Aim of the exercise: Looking at the listing below, retype exactly the lines starting at the one containing "candle: none [841,824,869,878]" and ending at the one containing "handbag: none [953,640,1054,708]", both included, and nothing else.

The data:
* * * *

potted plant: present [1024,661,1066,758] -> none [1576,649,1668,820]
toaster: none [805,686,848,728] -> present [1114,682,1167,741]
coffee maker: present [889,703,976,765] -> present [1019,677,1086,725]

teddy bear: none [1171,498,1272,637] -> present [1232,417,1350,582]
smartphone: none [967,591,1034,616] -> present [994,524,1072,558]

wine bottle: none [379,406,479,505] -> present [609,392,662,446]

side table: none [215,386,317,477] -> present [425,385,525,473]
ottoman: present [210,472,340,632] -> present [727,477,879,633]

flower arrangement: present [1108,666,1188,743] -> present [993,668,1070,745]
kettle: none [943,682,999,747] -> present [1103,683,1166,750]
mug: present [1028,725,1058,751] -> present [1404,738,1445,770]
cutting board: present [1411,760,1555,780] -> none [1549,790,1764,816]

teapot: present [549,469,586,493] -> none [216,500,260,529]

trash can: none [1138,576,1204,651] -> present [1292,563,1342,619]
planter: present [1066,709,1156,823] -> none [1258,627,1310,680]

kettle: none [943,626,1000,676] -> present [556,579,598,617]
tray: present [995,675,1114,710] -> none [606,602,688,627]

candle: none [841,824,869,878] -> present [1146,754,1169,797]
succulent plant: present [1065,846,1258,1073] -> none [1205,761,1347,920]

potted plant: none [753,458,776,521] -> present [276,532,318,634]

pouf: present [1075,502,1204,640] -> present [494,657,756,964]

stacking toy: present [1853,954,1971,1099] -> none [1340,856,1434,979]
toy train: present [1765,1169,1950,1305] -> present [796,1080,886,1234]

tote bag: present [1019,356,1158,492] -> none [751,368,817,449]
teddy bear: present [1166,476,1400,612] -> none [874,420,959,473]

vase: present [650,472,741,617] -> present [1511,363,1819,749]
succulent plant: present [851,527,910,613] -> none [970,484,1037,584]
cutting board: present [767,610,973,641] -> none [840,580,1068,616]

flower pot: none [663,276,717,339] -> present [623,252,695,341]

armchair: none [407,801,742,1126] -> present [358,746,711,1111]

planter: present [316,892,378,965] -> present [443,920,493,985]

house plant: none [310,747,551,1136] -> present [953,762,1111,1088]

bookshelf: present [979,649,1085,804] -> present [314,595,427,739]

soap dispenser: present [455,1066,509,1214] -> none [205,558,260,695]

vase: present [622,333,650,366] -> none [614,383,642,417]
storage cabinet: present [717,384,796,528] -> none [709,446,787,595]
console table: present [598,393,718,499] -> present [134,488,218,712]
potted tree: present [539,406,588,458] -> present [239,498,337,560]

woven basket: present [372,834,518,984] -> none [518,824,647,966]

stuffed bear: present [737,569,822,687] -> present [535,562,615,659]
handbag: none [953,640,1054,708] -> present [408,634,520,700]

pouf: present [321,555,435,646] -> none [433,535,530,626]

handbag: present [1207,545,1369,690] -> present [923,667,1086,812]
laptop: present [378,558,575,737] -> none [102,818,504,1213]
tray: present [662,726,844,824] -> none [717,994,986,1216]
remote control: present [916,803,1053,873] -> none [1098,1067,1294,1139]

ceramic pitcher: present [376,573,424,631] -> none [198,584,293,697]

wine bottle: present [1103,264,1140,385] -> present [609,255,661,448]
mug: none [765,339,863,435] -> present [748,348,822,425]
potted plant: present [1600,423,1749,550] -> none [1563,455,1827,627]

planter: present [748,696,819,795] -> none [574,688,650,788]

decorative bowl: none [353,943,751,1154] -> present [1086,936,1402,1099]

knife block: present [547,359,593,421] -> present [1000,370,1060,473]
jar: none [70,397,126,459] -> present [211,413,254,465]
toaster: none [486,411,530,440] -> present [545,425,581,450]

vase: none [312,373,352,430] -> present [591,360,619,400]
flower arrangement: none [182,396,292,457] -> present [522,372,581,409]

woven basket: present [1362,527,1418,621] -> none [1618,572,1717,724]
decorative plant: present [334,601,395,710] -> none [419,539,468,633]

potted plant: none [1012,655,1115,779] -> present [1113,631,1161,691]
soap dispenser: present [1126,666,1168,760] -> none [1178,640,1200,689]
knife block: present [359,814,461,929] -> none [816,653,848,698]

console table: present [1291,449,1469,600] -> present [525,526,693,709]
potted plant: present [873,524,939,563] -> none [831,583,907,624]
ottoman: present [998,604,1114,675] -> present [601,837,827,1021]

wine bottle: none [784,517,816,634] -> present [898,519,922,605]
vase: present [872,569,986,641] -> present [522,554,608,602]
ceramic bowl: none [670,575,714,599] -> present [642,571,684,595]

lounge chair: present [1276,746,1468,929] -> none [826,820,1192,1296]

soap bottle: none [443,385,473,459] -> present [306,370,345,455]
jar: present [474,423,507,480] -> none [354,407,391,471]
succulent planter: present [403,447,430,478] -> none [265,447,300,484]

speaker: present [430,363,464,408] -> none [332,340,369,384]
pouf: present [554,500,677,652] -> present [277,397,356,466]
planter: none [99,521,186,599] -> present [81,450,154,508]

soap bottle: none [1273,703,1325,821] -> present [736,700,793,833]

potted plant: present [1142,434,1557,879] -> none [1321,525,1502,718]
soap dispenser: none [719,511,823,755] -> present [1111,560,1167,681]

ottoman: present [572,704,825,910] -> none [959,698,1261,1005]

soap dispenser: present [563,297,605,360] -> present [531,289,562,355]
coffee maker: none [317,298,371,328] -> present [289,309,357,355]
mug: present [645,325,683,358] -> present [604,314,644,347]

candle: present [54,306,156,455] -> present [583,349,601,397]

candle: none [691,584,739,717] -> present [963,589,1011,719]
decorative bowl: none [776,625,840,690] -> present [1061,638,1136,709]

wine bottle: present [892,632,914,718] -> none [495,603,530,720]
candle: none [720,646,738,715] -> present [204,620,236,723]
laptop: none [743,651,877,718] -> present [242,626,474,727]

* * * *

Response area:
candle: none [841,824,869,878] -> present [1146,754,1169,797]
succulent plant: present [1065,846,1258,1073] -> none [1205,761,1347,920]

potted plant: none [753,458,776,521] -> present [276,532,318,634]

pouf: present [1075,502,1204,640] -> present [494,657,756,964]

stacking toy: present [1853,954,1971,1099] -> none [1340,856,1434,979]
toy train: present [1765,1169,1950,1305] -> present [796,1080,886,1234]

tote bag: present [1019,356,1158,492] -> none [751,368,817,449]
teddy bear: present [1166,476,1400,612] -> none [874,420,959,473]

vase: present [650,472,741,617] -> present [1511,363,1819,749]
succulent plant: present [851,527,910,613] -> none [970,484,1037,584]
cutting board: present [767,610,973,641] -> none [840,580,1068,616]

flower pot: none [663,276,717,339] -> present [623,252,695,341]

armchair: none [407,801,742,1126] -> present [358,746,711,1111]

planter: present [316,892,378,965] -> present [443,920,493,985]

house plant: none [310,747,551,1136] -> present [953,762,1111,1088]

bookshelf: present [979,649,1085,804] -> present [314,595,427,739]

soap dispenser: present [455,1066,509,1214] -> none [205,558,260,695]

vase: present [622,333,650,366] -> none [614,383,642,417]
storage cabinet: present [717,384,796,528] -> none [709,446,787,595]
console table: present [598,393,718,499] -> present [134,488,218,712]
potted tree: present [539,406,588,458] -> present [239,498,337,560]

woven basket: present [372,834,518,984] -> none [518,824,647,966]

stuffed bear: present [737,569,822,687] -> present [535,562,615,659]
handbag: none [953,640,1054,708] -> present [408,634,520,700]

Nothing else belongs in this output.